___ ENTRIES

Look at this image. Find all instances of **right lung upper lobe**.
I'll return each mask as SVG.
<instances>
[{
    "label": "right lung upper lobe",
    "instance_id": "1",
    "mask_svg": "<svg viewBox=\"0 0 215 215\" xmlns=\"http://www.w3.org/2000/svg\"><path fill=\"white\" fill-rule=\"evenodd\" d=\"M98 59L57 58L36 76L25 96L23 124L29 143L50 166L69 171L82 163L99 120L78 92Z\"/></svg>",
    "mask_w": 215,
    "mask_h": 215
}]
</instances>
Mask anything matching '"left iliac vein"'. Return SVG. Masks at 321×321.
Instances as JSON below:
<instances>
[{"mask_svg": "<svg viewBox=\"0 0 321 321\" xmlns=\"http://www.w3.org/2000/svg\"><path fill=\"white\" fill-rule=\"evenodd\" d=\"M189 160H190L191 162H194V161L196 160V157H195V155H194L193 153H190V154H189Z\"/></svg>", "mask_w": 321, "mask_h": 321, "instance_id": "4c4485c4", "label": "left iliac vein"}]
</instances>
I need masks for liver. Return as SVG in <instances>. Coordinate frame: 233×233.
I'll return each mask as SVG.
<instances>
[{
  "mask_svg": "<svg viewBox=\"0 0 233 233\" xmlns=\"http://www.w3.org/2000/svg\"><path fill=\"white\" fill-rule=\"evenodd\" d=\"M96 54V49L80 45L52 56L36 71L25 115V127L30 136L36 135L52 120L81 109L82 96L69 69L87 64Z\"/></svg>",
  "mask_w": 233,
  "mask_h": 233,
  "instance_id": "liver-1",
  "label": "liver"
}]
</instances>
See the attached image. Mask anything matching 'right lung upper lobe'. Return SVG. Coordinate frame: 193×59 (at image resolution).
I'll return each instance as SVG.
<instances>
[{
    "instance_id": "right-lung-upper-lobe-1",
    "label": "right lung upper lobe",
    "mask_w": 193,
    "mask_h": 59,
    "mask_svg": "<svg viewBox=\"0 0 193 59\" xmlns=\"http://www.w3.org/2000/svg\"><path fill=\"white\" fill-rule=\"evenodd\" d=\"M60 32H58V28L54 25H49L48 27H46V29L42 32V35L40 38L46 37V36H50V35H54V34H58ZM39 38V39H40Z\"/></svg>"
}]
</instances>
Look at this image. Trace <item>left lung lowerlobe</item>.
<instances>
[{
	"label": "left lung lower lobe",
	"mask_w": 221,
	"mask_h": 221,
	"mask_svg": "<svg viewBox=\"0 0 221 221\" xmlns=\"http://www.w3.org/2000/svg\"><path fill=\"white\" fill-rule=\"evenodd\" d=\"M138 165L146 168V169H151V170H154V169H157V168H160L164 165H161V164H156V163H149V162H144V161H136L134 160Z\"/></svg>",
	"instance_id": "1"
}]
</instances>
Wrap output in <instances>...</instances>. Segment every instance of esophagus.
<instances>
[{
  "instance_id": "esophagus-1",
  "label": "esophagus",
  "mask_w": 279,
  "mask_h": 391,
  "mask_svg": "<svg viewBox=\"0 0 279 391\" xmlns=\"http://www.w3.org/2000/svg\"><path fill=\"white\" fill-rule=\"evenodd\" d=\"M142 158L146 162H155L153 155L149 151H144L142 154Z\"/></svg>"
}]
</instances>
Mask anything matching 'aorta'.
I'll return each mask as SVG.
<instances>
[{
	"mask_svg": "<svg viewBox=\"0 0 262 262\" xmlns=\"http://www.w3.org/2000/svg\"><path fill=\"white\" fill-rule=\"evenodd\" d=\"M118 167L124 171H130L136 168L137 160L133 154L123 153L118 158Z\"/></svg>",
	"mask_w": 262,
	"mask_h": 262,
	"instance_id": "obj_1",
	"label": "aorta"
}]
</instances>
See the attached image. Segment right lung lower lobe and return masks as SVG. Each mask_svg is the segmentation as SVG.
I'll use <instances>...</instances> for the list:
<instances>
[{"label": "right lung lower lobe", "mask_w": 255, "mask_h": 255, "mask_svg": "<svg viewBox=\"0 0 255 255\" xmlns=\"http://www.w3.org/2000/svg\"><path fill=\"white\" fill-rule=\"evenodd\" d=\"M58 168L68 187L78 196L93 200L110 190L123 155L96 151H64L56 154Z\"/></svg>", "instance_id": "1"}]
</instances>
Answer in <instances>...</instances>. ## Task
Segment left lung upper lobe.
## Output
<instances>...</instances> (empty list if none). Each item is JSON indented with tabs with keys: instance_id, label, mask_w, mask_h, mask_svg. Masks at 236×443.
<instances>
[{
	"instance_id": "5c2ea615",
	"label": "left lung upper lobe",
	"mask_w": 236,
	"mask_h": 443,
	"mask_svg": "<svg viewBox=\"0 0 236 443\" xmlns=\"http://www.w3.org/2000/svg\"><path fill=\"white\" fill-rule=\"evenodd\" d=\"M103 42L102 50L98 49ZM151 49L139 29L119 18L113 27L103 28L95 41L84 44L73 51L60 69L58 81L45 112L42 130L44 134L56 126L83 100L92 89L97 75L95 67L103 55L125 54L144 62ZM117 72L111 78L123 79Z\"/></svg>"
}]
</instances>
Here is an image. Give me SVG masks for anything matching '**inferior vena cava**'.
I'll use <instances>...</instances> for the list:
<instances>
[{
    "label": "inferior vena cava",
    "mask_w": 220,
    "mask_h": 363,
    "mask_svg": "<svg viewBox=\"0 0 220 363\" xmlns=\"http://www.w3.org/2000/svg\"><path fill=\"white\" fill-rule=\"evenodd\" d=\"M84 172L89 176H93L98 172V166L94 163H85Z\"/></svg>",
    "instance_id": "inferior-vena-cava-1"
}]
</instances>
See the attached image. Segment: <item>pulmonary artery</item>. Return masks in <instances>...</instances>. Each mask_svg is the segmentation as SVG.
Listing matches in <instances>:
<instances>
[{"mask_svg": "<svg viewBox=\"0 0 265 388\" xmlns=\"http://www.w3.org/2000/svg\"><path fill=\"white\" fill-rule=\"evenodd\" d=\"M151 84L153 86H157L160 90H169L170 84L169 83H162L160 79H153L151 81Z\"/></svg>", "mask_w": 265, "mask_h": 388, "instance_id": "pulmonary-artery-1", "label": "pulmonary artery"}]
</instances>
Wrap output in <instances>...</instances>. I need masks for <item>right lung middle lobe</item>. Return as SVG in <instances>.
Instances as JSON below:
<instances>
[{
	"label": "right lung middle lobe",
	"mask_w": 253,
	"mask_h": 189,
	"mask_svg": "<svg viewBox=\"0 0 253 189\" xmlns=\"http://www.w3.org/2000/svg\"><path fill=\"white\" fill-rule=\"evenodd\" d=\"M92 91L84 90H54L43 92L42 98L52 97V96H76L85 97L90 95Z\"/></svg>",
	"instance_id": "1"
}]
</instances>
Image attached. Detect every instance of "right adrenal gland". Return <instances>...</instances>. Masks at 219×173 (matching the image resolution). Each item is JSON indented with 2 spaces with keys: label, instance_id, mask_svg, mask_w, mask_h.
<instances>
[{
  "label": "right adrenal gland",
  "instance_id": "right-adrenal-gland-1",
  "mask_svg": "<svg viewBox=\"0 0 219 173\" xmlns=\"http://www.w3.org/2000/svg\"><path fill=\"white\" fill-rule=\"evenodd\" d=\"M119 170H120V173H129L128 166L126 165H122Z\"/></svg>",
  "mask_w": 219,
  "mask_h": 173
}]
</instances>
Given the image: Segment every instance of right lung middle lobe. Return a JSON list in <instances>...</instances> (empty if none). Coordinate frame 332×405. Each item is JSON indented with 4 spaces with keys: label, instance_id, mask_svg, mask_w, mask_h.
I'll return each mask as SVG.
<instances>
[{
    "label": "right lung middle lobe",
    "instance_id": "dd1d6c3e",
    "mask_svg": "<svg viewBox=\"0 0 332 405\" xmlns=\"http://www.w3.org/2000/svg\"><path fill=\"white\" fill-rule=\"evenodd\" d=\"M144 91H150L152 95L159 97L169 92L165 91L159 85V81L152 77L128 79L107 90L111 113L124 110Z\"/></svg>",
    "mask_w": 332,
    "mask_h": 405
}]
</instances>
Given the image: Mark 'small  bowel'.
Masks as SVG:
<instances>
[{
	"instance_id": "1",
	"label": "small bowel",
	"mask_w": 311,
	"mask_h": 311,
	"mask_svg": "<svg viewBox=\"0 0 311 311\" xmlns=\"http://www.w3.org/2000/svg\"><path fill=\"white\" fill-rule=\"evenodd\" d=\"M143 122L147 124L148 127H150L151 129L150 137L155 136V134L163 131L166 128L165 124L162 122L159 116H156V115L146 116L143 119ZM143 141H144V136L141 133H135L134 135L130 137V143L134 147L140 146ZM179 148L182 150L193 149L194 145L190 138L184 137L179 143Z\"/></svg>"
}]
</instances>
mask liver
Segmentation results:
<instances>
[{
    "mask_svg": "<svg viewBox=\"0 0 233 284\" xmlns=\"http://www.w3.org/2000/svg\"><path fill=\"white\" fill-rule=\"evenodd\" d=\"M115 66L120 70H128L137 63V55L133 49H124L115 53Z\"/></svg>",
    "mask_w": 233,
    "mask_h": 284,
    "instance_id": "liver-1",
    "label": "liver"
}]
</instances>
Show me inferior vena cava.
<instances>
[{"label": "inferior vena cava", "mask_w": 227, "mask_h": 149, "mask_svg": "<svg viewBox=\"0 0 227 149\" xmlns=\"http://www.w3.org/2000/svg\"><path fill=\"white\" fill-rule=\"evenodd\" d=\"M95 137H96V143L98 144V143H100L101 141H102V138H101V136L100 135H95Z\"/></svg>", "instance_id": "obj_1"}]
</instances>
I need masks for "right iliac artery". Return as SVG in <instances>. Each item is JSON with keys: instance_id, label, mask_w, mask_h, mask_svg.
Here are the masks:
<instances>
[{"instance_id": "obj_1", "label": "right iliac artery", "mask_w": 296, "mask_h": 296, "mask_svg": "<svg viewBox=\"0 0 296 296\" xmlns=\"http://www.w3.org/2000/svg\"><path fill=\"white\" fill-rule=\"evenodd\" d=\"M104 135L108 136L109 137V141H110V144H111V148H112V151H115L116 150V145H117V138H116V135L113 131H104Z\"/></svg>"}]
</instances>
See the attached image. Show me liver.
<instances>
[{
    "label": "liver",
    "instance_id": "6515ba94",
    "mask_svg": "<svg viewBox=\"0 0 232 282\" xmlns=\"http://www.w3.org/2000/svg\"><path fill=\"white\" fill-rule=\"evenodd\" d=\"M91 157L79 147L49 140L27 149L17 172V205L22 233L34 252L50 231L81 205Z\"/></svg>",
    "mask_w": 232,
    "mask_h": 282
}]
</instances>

______

## WORK TO BE COMPLETED
Gather each line of the data that contains the word "every" and copy those lines out. Case counts.

## SOLUTION BELOW
Wrap output in <instances>...</instances>. Segment every instance of esophagus.
Image attached. Detect every instance of "right adrenal gland". Return <instances>...</instances>. Masks at 219×173 (matching the image resolution). Each item is JSON indented with 2 spaces with keys: label, instance_id, mask_svg, mask_w, mask_h.
Given the image: Segment every instance of right lung middle lobe. Return a JSON list in <instances>...</instances> (empty if none). Coordinate frame 332×405. Each item is JSON indented with 4 spaces with keys: label, instance_id, mask_svg, mask_w, mask_h.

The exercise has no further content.